A lot of our friends would be surprised that Victor and I often see James Bond movies opening weekend, placing us more as the kind of people who would go and see Synecdoche, New York or Happy-Go-Lucky the first chance we got.
Victor reminds me that I brought James Bond into our lives. When we met, Victor inclined more towards the art house and revival house stuff. I did, too, but I grew up with James Bond movies and wouldn't miss a new one. There's something nostalgic and satisfying about an entertaining Hollywood action movie.
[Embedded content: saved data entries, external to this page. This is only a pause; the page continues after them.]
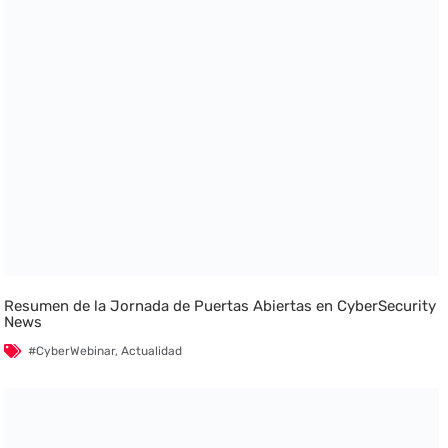
Resumen de la Jornada de Puertas Abiertas en CyberSecurity
News
#CyberWebinar
,
Actualidad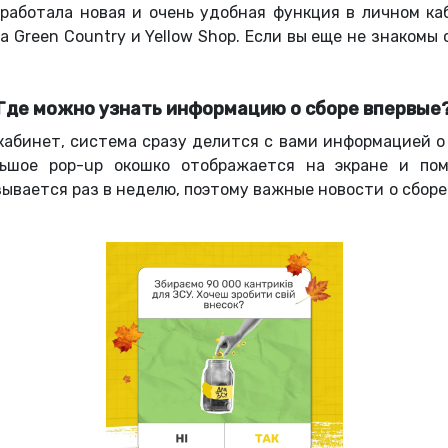
заработала новая и очень удобная функция в личном к
 Green Country и Yellow Shop. Если вы еще не знакомы
Где можно узнать информацию о сборе впервые
 кабинет, система сразу делится с вами информацией о
льшое pop-up окошко отображается на экране и по
вается раз в неделю, поэтому важные новости о сборе 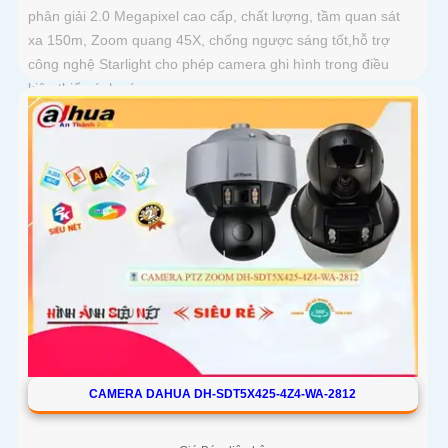
phân giải 2.0 Megapixel cao cấp, chất lượng, tầm quan sát
xa 150m, Zoom quang 45X, chống ngược sáng tốt,hỗ trợ
công nghệ Starlight cho phép camera ghi hình trong điều
kiện thiếu ánh sáng
CAMERA DAHUA DH-SDT5X425-4Z4-WA-2812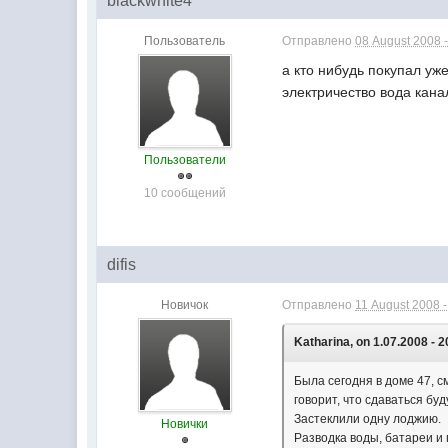
blackwhite4
Пользователь
Отправлено
08 August 2008 -
а кто нибудь покупал уж
электричество вода кана
Пользователи
10 сообщений
difis
Новичок
Отправлено
11 August 2008 -
Katharina, on 1.07.2008 - 2
Была сегодня в доме 47, с
говорит, что сдаваться буд
Застеклили одну лоджию.
Новички
Разводка воды, батареи и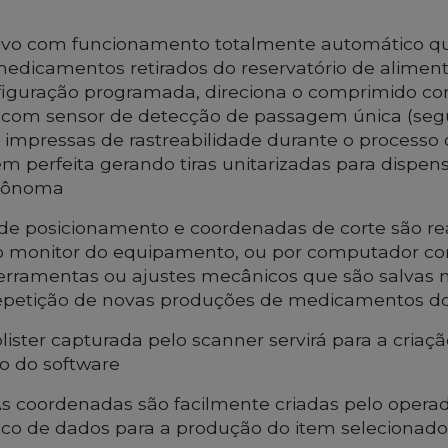
ivo com funcionamento totalmente automático que
 medicamentos retirados do reservatório de alimen
figuração programada, direciona o comprimido co
 com sensor de detecção de passagem única (seg
 impressas de rastreabilidade durante o processo 
em perfeita gerando tiras unitarizadas para dispe
utônoma
de posicionamento e coordenadas de corte são re
o monitor do equipamento, ou por computador co
erramentas ou ajustes mecânicos que são salvas
repetição de novas produções de medicamentos d
ister capturada pelo scanner servirá para a criaçã
o do software
 As coordenadas são facilmente criadas pelo operad
co de dados para a produção do item selecionado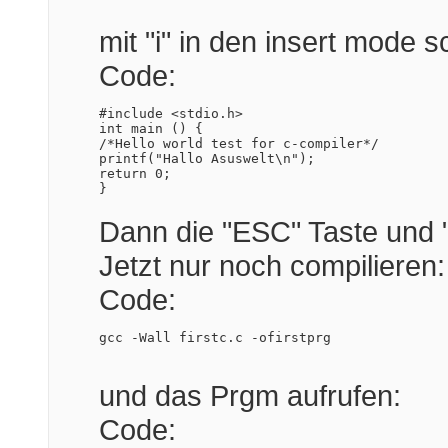
mit "i" in den insert mode 
Code:
#include <stdio.h>

int main () {

/*Hello world test for c-compiler*/

printf("Hallo Asuswelt\n");

return 0;

}
Dann die "ESC" Taste und 
Jetzt nur noch compilieren:
Code:
gcc -Wall firstc.c -ofirstprg
und das Prgm aufrufen:
Code: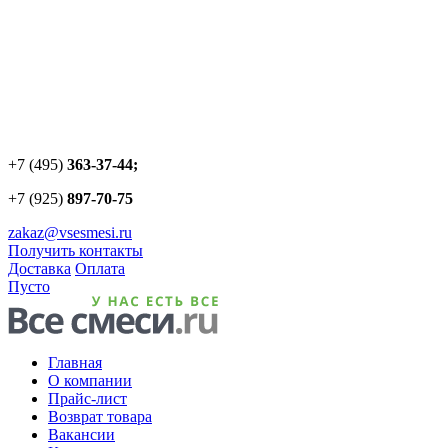
+7 (495)
363-37-44;
+7 (925)
897-70-75
zakaz@vsesmesi.ru
Получить контакты
Доставка
Оплата
Пусто
Главная
О компании
Прайс-лист
Возврат товара
Вакансии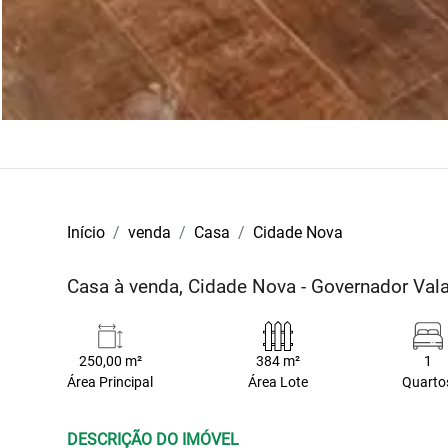
Início
venda
Casa
Cidade Nova
Casa à venda, Cidade Nova - Governador Va
250,00 m²
384 m²
1
Área Principal
Área Lote
Quarto
DESCRIÇÃO DO IMÓVEL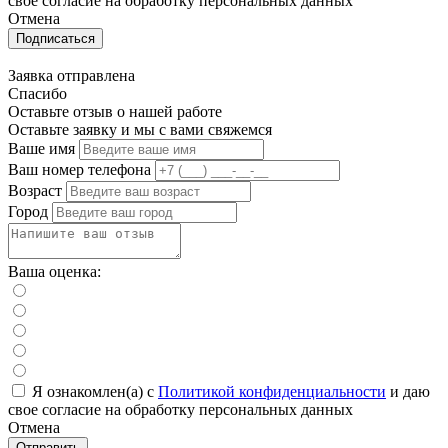
свое cогласие на обработку персональных данных
Отмена
Подписаться
Заявка отправлена
Спасибо
Оставьте отзыв о нашей работе
Оставьте заявку и мы с вами свяжемся
Ваше имя
Ваш номер телефона
Возраст
Город
Ваша оценка:
Я ознакомлен(а) с
Политикой конфиденциальности
и даю
свое cогласие на обработку персональных данных
Отмена
Отправить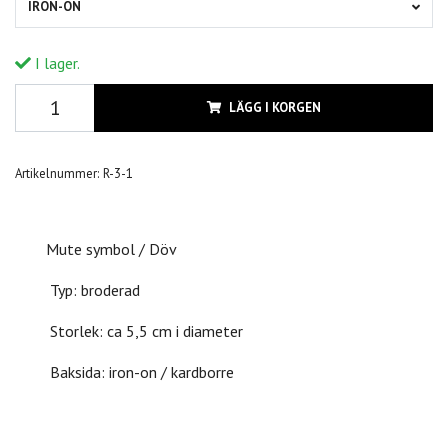
IRON-ON
I lager.
LÄGG I KORGEN
Artikelnummer:
R-3-1
Mute symbol / Döv
Typ: broderad
Storlek: ca 5,5 cm i diameter
Baksida: iron-on / kardborre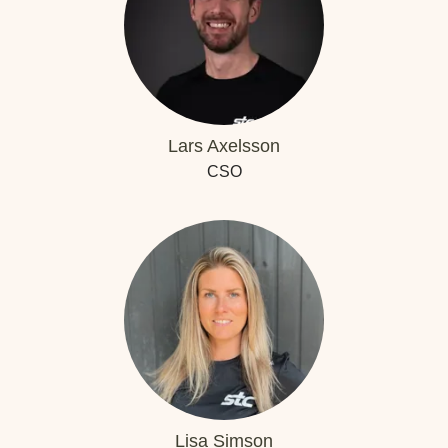
Lars Axelsson
CSO
Lisa Simson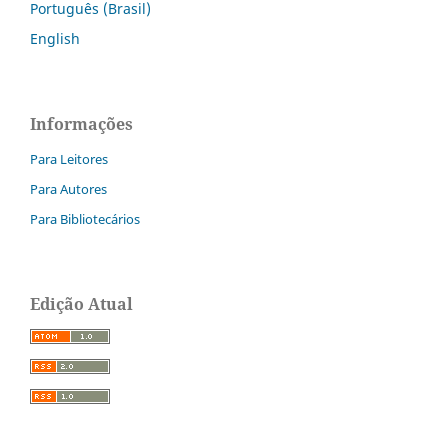
Português (Brasil)
English
Informações
Para Leitores
Para Autores
Para Bibliotecários
Edição Atual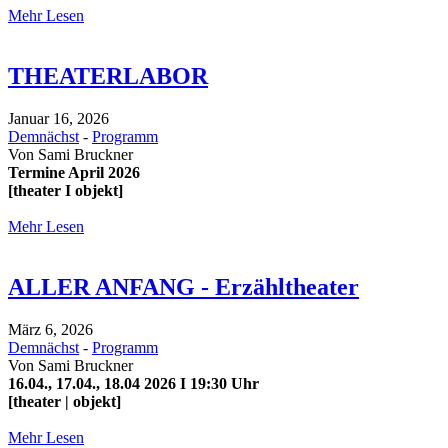
Mehr Lesen
THEATERLABOR
Januar 16, 2026
Demnächst
-
Programm
Von
Sami Bruckner
Termine April 2026
[theater I objekt]
Mehr Lesen
ALLER ANFANG - Erzähltheater
März 6, 2026
Demnächst
-
Programm
Von
Sami Bruckner
16.04., 17.04., 18.04 2026 I 19:30 Uhr
[theater | objekt]
Mehr Lesen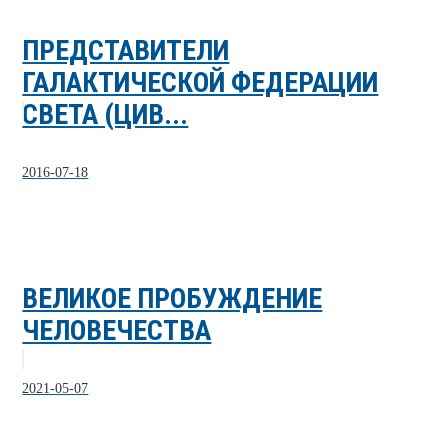
ПРЕДСТАВИТЕЛИ
ГАЛАКТИЧЕСКОЙ ФЕДЕРАЦИИ
СВЕТА (ЦИВ...
2016-07-18
ВЕЛИКОЕ ПРОБУЖДЕНИЕ
ЧЕЛОВЕЧЕСТВА
2021-05-07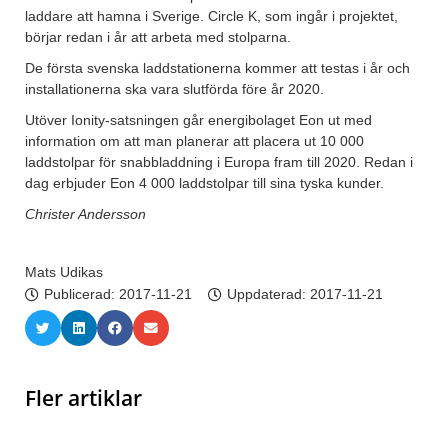
laddare att hamna i Sverige. Circle K, som ingår i projektet,
börjar redan i år att arbeta med stolparna.
De första svenska laddstationerna kommer att testas i år och
installationerna ska vara slutförda före år 2020.
Utöver Ionity-satsningen går energibolaget Eon ut med
information om att man planerar att placera ut 10 000
laddstolpar för snabbladdning i Europa fram till 2020. Redan i
dag erbjuder Eon 4 000 laddstolpar till sina tyska kunder.
Christer Andersson
Mats Udikas
Publicerad:
2017-11-21
Uppdaterad: 2017-11-21
Fler artiklar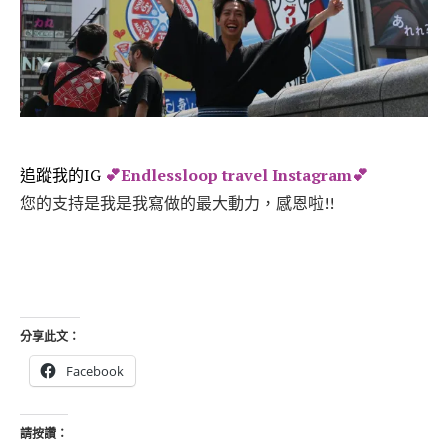
追蹤我的IG
💕
Endlessloop travel Instagram💕
您的支持是我是我寫做的最大動力，感恩啦!!
分享此文：
Facebook
請按讚：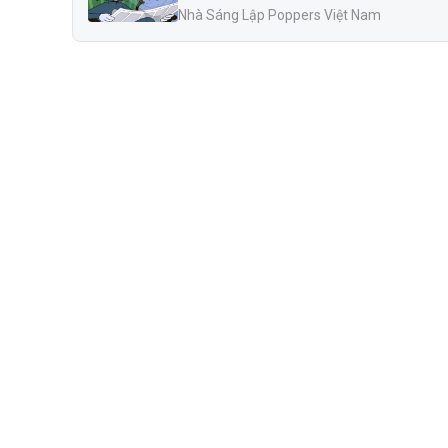
Nhà Sáng Lập Poppers Việt Nam
1. Man Scent USA Popper 10ml là gì?
Man Scent USA Popper 10ml là biểu tượng của sự 
mang đến cảm giác sảng khoái độc đáo, khác biệt ho
Được chế tác dành riêng cho những ai yêu thích sự 
cho phong cách sống đầy cảm hứng.
1.1 Xuất xứ và thương hiệu
Man Scent popper USA là sản phẩm được sản 
(
DIANTRESOLUTIONS
), địa chỉ tại 6455 Lakeview
lĩnh vực sản xuất popper chính hãng.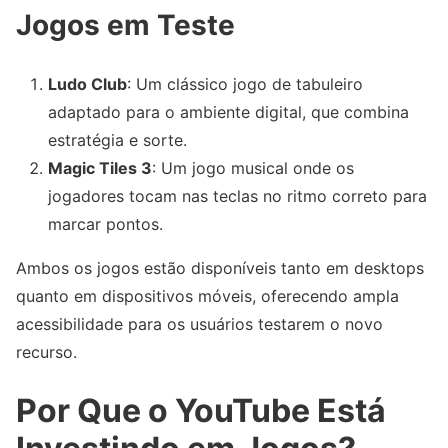
Jogos em Teste
Ludo Club
: Um clássico jogo de tabuleiro
adaptado para o ambiente digital, que combina
estratégia e sorte.
Magic Tiles 3
: Um jogo musical onde os
jogadores tocam nas teclas no ritmo correto para
marcar pontos.
Ambos os jogos estão disponíveis tanto em desktops
quanto em dispositivos móveis, oferecendo ampla
acessibilidade para os usuários testarem o novo
recurso.
Por Que o YouTube Está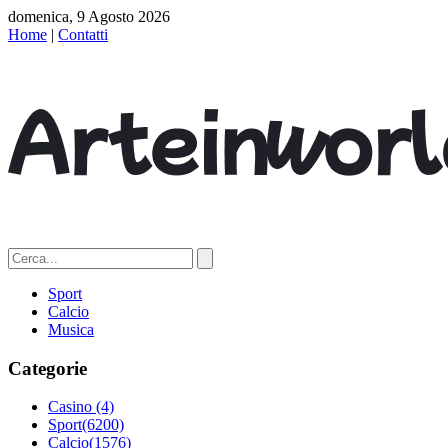
domenica, 9 Agosto 2026
Home
|
Contatti
Sport
Calcio
Musica
Categorie
Casino
(4)
Sport
(6200)
Calcio
(1576)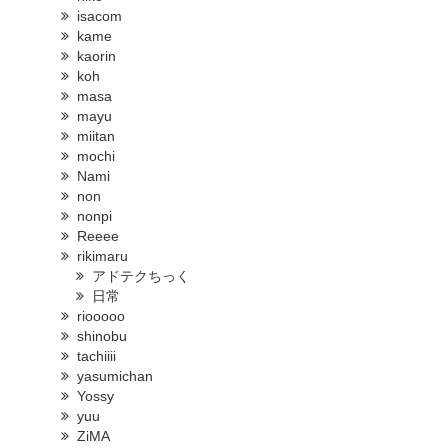
isacom
kame
kaorin
koh
masa
mayu
miitan
mochi
Nami
non
nonpi
Reeee
rikimaru
アドテクちっく
日常
riooooo
shinobu
tachiiii
yasumichan
Yossy
yuu
ZiMA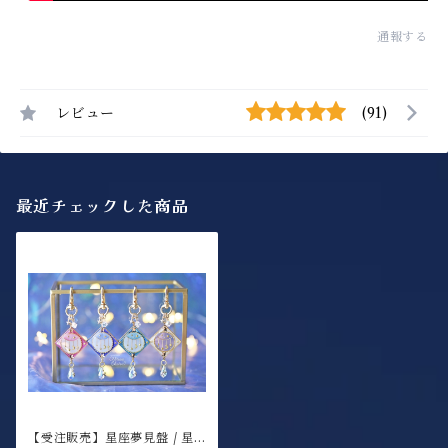
通報する
レビュー
(91)
最近チェックした商品
【受注販売】星座夢見盤 / 星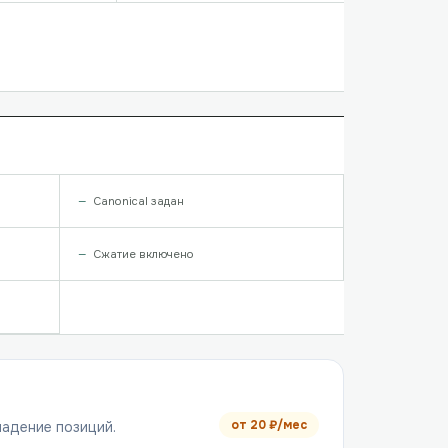
Canonical задан
Сжатие включено
от
20
₽/мес
падение позиций.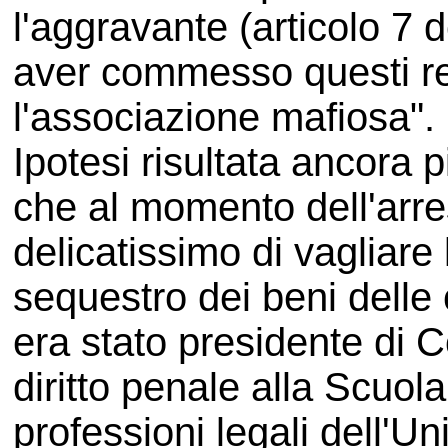
l'aggravante (articolo 7 
aver commesso questi rea
l'associazione mafiosa".
Ipotesi risultata ancora 
che al momento dell'arres
delicatissimo di vagliare 
sequestro dei beni delle
era stato presidente di C
diritto penale alla Scuola
professioni legali dell'U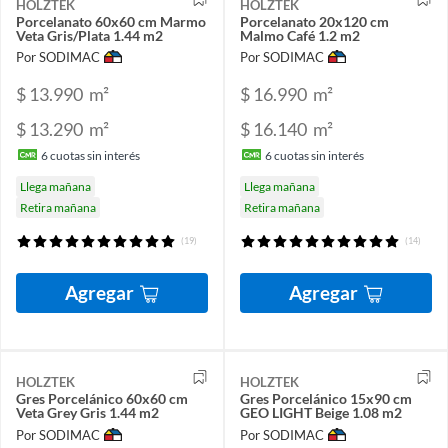
HOLZTEK
HOLZTEK
Porcelanato 60x60 cm Marmo
Porcelanato 20x120 cm
Veta Gris/Plata 1.44 m2
Malmo Café 1.2 m2
Por SODIMAC
Por SODIMAC
$ 13.990
m²
$ 16.990
m²
$ 13.290
m²
$ 16.140
m²
6
cuotas sin interés
6
cuotas sin interés
Llega mañana
Llega mañana
Retira mañana
Retira mañana
(19)
(14)
Agregar
Agregar
HOLZTEK
HOLZTEK
Gres Porcelánico 60x60 cm
Gres Porcelánico 15x90 cm
Veta Grey Gris 1.44 m2
GEO LIGHT Beige 1.08 m2
Por SODIMAC
Por SODIMAC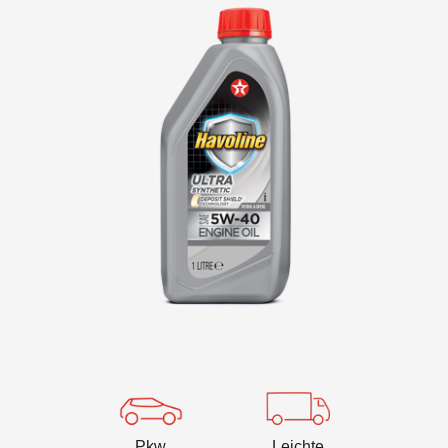
VARTECH
Texaco VARTECH
Ablagerungen verstehen
Varnish in Kompressoren
Varnish in Turbinen
Pkw
Leichte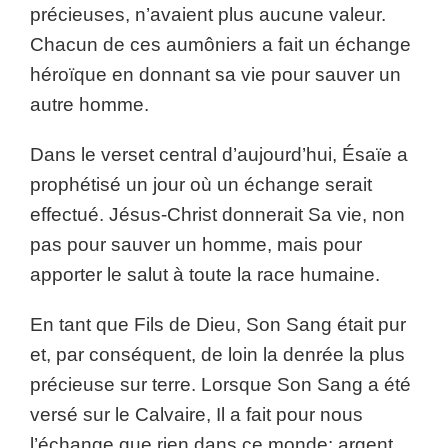
précieuses, n’avaient plus aucune valeur.
Chacun de ces aumôniers a fait un échange
héroïque en donnant sa vie pour sauver un
autre homme.
Dans le verset central d’aujourd’hui, Ésaïe a
prophétisé un jour où un échange serait
effectué. Jésus-Christ donnerait Sa vie, non
pas pour sauver un homme, mais pour
apporter le salut à toute la race humaine.
En tant que Fils de Dieu, Son Sang était pur
et, par conséquent, de loin la denrée la plus
précieuse sur terre. Lorsque Son Sang a été
versé sur le Calvaire, Il a fait pour nous
l’échange que rien dans ce monde: argent,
There's nothing particularly nostalgic about the new James Bond movie, though. For one thing, there's nothing nostalgic about Daniel Craig. I enjoy his Bond, but the character he's created is a very different quantity than the sly charmers portrayed by Sean Connery and Roger Moore. Craig's Bond is all subtext--he delivers on the action, but you might wish he weren't so sad about it.
The newest iteration of the Batman series shares this broodiness. I happen to enjoy it (being fond of heroes with consciences); I can understand, though, the disappointment of those who prefer their fun unadulterated by qualms.
The shift in the emotional tenor of blockbuster action movies may be due in part to our living in a more thoughtful time, I suppose (wouldn't it be pretty to think so). It is likely more directly due to the enlistment of serious creative talent--Marc Forster (Monster's Ball) directing a James Bond movie?
And the writers include Paul Haggis (Crash)?
Yes and yes.
As long as Hollywood keeps recruiting indie talent into blockbuster projects, blockbuster projects are going to keep delivering angst-ridden heroes along with spectacular explosions.
After all, audiences seem to like it.